(Beginning of Input for this task)

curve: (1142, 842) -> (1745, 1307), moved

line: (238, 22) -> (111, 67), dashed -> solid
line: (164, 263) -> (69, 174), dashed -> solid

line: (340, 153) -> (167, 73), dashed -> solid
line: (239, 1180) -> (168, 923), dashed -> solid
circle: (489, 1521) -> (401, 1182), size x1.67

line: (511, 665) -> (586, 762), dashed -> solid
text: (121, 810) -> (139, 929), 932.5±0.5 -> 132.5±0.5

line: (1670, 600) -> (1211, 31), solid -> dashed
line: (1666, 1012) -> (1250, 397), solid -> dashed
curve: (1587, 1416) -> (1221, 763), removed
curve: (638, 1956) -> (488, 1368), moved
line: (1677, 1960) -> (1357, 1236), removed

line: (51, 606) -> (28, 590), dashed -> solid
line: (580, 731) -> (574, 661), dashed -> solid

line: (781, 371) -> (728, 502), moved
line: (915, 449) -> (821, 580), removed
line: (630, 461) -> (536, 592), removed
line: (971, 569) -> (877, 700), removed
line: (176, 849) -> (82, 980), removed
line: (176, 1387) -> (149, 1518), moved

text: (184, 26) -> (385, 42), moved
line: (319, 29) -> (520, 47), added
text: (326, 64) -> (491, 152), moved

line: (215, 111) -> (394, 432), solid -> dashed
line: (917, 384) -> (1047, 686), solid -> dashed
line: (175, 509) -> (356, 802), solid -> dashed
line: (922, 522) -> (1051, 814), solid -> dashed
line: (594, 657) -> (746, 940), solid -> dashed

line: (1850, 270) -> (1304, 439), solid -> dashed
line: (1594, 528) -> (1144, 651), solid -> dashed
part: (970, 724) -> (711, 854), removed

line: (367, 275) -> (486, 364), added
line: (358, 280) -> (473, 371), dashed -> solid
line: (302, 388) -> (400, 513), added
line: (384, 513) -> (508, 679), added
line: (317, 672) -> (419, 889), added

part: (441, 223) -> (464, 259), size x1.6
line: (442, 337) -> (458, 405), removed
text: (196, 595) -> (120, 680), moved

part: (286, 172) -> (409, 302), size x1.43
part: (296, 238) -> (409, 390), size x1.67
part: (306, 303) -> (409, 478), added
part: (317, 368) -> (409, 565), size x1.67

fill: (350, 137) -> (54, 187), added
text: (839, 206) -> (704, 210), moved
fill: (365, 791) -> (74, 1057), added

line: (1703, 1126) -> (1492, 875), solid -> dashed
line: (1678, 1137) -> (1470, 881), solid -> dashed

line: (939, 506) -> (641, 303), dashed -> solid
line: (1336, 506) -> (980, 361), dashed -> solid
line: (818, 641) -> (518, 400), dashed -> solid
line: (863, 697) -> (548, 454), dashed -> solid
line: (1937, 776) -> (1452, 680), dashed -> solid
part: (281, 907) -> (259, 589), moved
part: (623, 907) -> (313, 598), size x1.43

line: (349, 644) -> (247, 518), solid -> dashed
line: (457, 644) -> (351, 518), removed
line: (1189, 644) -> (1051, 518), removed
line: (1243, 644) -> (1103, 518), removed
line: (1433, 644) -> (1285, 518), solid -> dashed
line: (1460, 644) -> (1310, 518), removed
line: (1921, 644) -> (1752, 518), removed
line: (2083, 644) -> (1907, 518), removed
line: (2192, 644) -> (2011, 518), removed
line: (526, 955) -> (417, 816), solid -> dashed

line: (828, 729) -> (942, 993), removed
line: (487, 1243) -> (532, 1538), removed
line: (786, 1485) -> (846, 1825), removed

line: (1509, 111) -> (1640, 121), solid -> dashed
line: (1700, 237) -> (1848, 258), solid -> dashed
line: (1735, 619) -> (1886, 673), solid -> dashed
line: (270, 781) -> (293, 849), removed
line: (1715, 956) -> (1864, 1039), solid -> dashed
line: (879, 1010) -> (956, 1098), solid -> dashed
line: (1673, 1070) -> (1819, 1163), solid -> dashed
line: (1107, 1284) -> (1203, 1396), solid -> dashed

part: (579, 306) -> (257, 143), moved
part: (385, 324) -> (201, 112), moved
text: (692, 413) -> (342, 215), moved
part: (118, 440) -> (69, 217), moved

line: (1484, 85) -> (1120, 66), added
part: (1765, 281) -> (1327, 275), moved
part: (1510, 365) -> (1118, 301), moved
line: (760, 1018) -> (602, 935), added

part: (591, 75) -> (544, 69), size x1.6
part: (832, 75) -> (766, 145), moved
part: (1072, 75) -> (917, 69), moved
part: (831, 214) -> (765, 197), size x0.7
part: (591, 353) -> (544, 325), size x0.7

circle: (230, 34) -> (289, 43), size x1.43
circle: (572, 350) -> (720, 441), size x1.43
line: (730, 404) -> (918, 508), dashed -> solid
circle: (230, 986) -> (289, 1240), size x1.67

(End of Input for this task)

**Assignment:**
In the data above, retype exactly and only the lines between the one holding "line: (2192, 644) -> (2011, 518), removed" and the one holding "line: (1735, 619)", inclusive.

**Result for this exercise:**
line: (2192, 644) -> (2011, 518), removed
line: (526, 955) -> (417, 816), solid -> dashed

line: (828, 729) -> (942, 993), removed
line: (487, 1243) -> (532, 1538), removed
line: (786, 1485) -> (846, 1825), removed

line: (1509, 111) -> (1640, 121), solid -> dashed
line: (1700, 237) -> (1848, 258), solid -> dashed
line: (1735, 619) -> (1886, 673), solid -> dashed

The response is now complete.